Por Juliana Salles de Siqueira, voluntária da Biblioteca Caio Fernando Abreu
Se você chegou até aqui, possivelmente as discussões sobre linguagem inclusiva não sejam exatamente uma novidade. No entanto, não é raro sermos tomades por dúvidas quanto ao uso de pronomes neutros em nossas conversações cotidianas: resistindo às regras gramaticais, vistos muitas vezes como erros por interlocutores, nos desafiam também pela nossa própria formação, a partir da qual aprendemos a generalizar o masculino desde cedo, inexpressando nossas próprias identidades ou legando a de outres à inexistência. Embora este seja um tema pautado desde outras gerações feministas, sua projeção no debate público ganhou uma força
ainda maior a partir dos movimentos LGBTQIAPN+, que lançam luz à diversidade humana da expressão de gênero.

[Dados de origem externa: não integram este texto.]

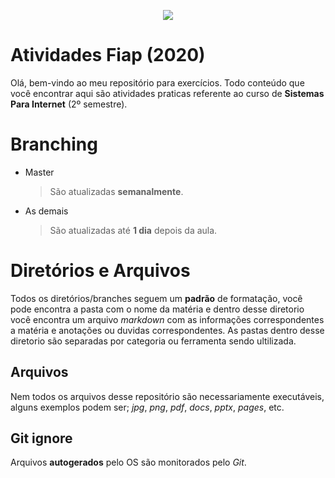 <p align="center">
<a href="https://www.fiap.com.br"><img src="https://is1-ssl.mzstatic.com/image/thumb/Podcasts71/v4/61/93/c5/6193c51c-8824-71bf-2c26-5a962f061849/mza_9092931060997073876.jpg/150x0w.jpg"></a>
</p>

# Atividades Fiap (2020)

Olá, bem-vindo ao meu repositório para exercícios. Todo conteúdo que você encontrar aqui são atividades praticas referente ao curso de **Sistemas Para Internet**  (2º semestre).



# Branching
- Master
	> São atualizadas **semanalmente**.
- As demais 
	> São atualizadas até **1 dia** depois da aula.


# Diretórios e Arquivos

Todos os diretórios/branches seguem um **padrão** de formatação, você pode encontra a pasta com o nome da matéria e dentro desse diretorio você encontra um arquivo *markdown* com as informações correspondentes a matéria e anotações ou duvidas correspondentes. As pastas dentro desse diretorio são separadas por categoria ou ferramenta sendo ultilizada.

## Arquivos

Nem todos os arquivos desse repositório são necessariamente executáveis, alguns exemplos podem ser; *jpg*, *png*, *pdf*,  *docs*, *pptx*, *pages*, etc.

## Git ignore

Arquivos **autogerados** pelo OS são monitorados pelo *Git*.

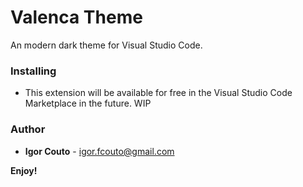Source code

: # Valenca Theme

An modern dark theme for Visual Studio Code.

### Installing
* This extension will be available for free in the Visual Studio Code Marketplace in the future. WIP

### Author

* **Igor Couto** - [igor.fcouto@gmail.com](mailto:igor.fcouto@gmail.com)

**Enjoy!**
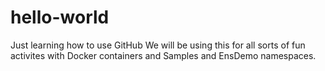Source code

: # hello-world
Just learning how to use GitHub
We will be using this for all sorts of fun activites with Docker containers and Samples and EnsDemo namespaces.
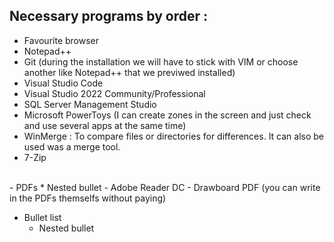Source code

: 
## Necessary programs by order :
- Favourite browser
- Notepad++ 
- Git (during the installation we will have to stick with VIM or choose another like Notepad++ that we previwed installed)
- Visual Studio Code
- Visual Studio 2022 Community/Professional
- SQL Server Management Studio
- Microsoft PowerToys (I can create zones in the screen and just check and use several apps at the same time)
- WinMerge : To compare files or directories for differences. It can also be used was a merge tool. 
- 7-Zip
<br/>
- PDFs
    * Nested bullet
    - Adobe Reader DC 
    - Drawboard PDF (you can write in the PDFs themselfs without paying)
    
* Bullet list
    * Nested bullet
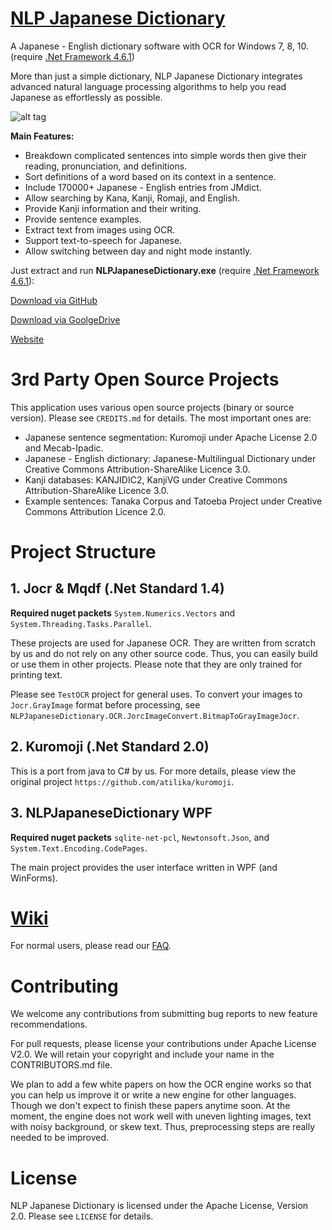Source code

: # [NLP Japanese Dictionary](https://github.com/AnkiUniversal/NLP-Japanese-Dictionary/releases/download/v1.0.0.0/NLP_Japanese_Dictionary.zip)
A Japanese - English dictionary software with OCR for Windows 7, 8, 10. (require [.Net Framework 4.6.1](https://www.microsoft.com/en-us/download/details.aspx?id=49981))

More than just a simple dictionary, NLP Japanese Dictionary integrates advanced natural language processing algorithms to help you read Japanese as effortlessly as possible.

![alt tag](https://docs.google.com/uc?id=1G1RO4uxCwqgckh95bSPcB3XTjre0GH5e "NLP Japanese Dictionary UI")

**Main Features:**
- Breakdown complicated sentences into simple words then give their reading, pronunciation, and definitions.
- Sort definitions of a word based on its context in a sentence.
- Include 170000+ Japanese - English entries from JMdict.
- Allow searching by Kana, Kanji, Romaji, and English. 
- Provide Kanji information and their writing.
- Provide sentence examples.
- Extract text from images using OCR.
- Support text-to-speech for Japanese.
- Allow switching between day and night mode instantly.

Just extract and run **NLPJapaneseDictionary.exe** (require [.Net Framework 4.6.1](https://www.microsoft.com/en-us/download/details.aspx?id=49981)):

[Download via GitHub](https://github.com/AnkiUniversal/NLP-Japanese-Dictionary/releases/download/v1.0.0.0/NLP_Japanese_Dictionary.zip)

[Download via GoolgeDrive](https://drive.google.com/open?id=1GzvVGoqs5hw5EHWCapjAgCZ2RaF2scVG)

[Website](https://nlpjapanesedictionary.wordpress.com/) 

# 3rd Party Open Source Projects
This application uses various open source projects (binary or source version). Please see `CREDITS.md` for details. The most important ones are:
- Japanese sentence segmentation: Kuromoji under Apache License 2.0 and Mecab-Ipadic.
- Japanese - English dictionary: Japanese-Multilingual Dictionary under Creative Commons Attribution-ShareAlike Licence 3.0.
- Kanji databases: KANJIDIC2, KanjiVG under Creative Commons Attribution-ShareAlike Licence 3.0.
- Example sentences: Tanaka Corpus and Tatoeba Project under Creative Commons Attribution Licence 2.0.

# Project Structure
## 1. Jocr & Mqdf (.Net Standard 1.4)
**Required nuget packets** `System.Numerics.Vectors` and `System.Threading.Tasks.Parallel`.

These projects are used for Japanese OCR. They are written from scratch by us and do not rely on any other source code. Thus, you can easily build or use them in other projects. Please note that they are only trained for printing text.

 Please see `TestOCR` project for general uses. To convert your images to `Jocr.GrayImage` format before processing, see `NLPJapaneseDictionary.OCR.JorcImageConvert.BitmapToGrayImageJocr`.

## 2. Kuromoji (.Net Standard 2.0)
This is a port from java to C# by us. For more details, please view the original project `https://github.com/atilika/kuromoji`.

## 3. NLPJapaneseDictionary WPF
**Required nuget packets** `sqlite-net-pcl`, `Newtonsoft.Json`, and `System.Text.Encoding.CodePages`.

The main project provides the user interface written in WPF (and WinForms). 

# [Wiki](https://github.com/AnkiUniversal/NLP-Japanese-Dictionary/wiki)
For normal users, please read our [FAQ](https://github.com/AnkiUniversal/NLP-Japanese-Dictionary/wiki/Users'-FAQ).

# Contributing
We welcome any contributions from submitting bug reports to new feature recommendations. 

For pull requests, please license your contributions under Apache License V2.0. We will retain your copyright and include your name in the CONTRIBUTORS.md file.

We plan to add a few white papers on how the OCR engine works so that you can help us improve it or write a new engine for other languages. Though we don't expect to finish these papers anytime soon. At the moment, the engine does not work well with uneven lighting images, text with noisy background, or skew text. Thus, preprocessing steps are really needed to be improved.

# License
NLP Japanese Dictionary is licensed under the Apache License, Version 2.0. Please see `LICENSE` for details.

Para quem convive com crianças em ambientes diversos, familiar ou profissional, interessando-se por modos de pensar e viver o mundo que não sejam adultocêntricos, os questionamentos sobre o que se reproduz socialmente através da educação des mais noves são inevitáveis – crianças, quando ouvidas e vistas, podem nos levar facilmente a exceder certas representações e convenções com perguntas ou gestos simples, ampliando os horizontes de nossas certezas aprendidas. Assim, ler ou escrever para/com crianças, em conexão com infâncias, pode nos colocar diante de porquês delicados e sérios, bonitos e abismantes.
Na Biblioteca Comunitária Caio Fernando Abreu, há uma pequena seção intitulada “Erê que lê”, onde estão reunidos livros infantis selecionados a partir dos critérios de representatividade estabelecidos pela nossa Política de Desenvolvimento da Coleção. Dessa forma, livros que foram escritos por mulheres feministas, pessoas negras, indígenas, amarelas e LGBTQIAPN+, e que dão visibilidade à importância de suas pautas e existências, também são aqueles que compõem o conjunto das obras disponibilizadas para consulta, leitura (e futuro empréstimo) nesta seção destinada às mais noves.
O livro “Imagináries”, escrito por Pedro Mendonça, com ilustração de Gabriel Villas e publicado pela Ouriço Edições (@ouricoedicoes), de Florianópolis, faz parte do nosso acervo. Desde o título, o livro já anuncia: está escrito em linguagem não-binária. A narrativa conta a história de
Lui e Liu, grandes amigues que faziam tudo juntes. Ao serem questionades “pelos outros” sobre sua existência real (seriam amigues imagináries?), elus se veem diante de um impasse que, com a ajuda de uma lâmpada mágica, irão resolver. Mas… será que isso se resolve por um Gênio? E, se por acaso essas crianças geniais concedessem um direito ao desejo ao tal do Gênio, qual seria o destino dessa história?
A leitura me fez lembrar da expressão des mais velhes: “que gênio você tem!”, e refletir sobre a boniteza da concessão, por Lui e Liu, de um desejo ao Gênio. O gesto ético das crianças que se permitem reivindicar a sua existência estabelecendo com o Gênio uma relação de generoso reconhecimento a partir da simples partilha: “Gênio, a gente só precisa de dois pedidos. Pode ficar com o terceiro”, faz com que esta história, “Imaginárie”, não termine nestas páginas…
O livro “Imaginárie” (2021), de Pedro Mendonça e Gabriel Villas, está disponível para leitura na Biblioteca Comunitária Caio Fernando Abreu, que fica na rua Condessa de São Joaquim, esquina com a rua dos Bororós, no bairro Bela Vista, e em breve também estará liberado para empréstimo – o acervo está passando por um cuidadoso processo de catalogação.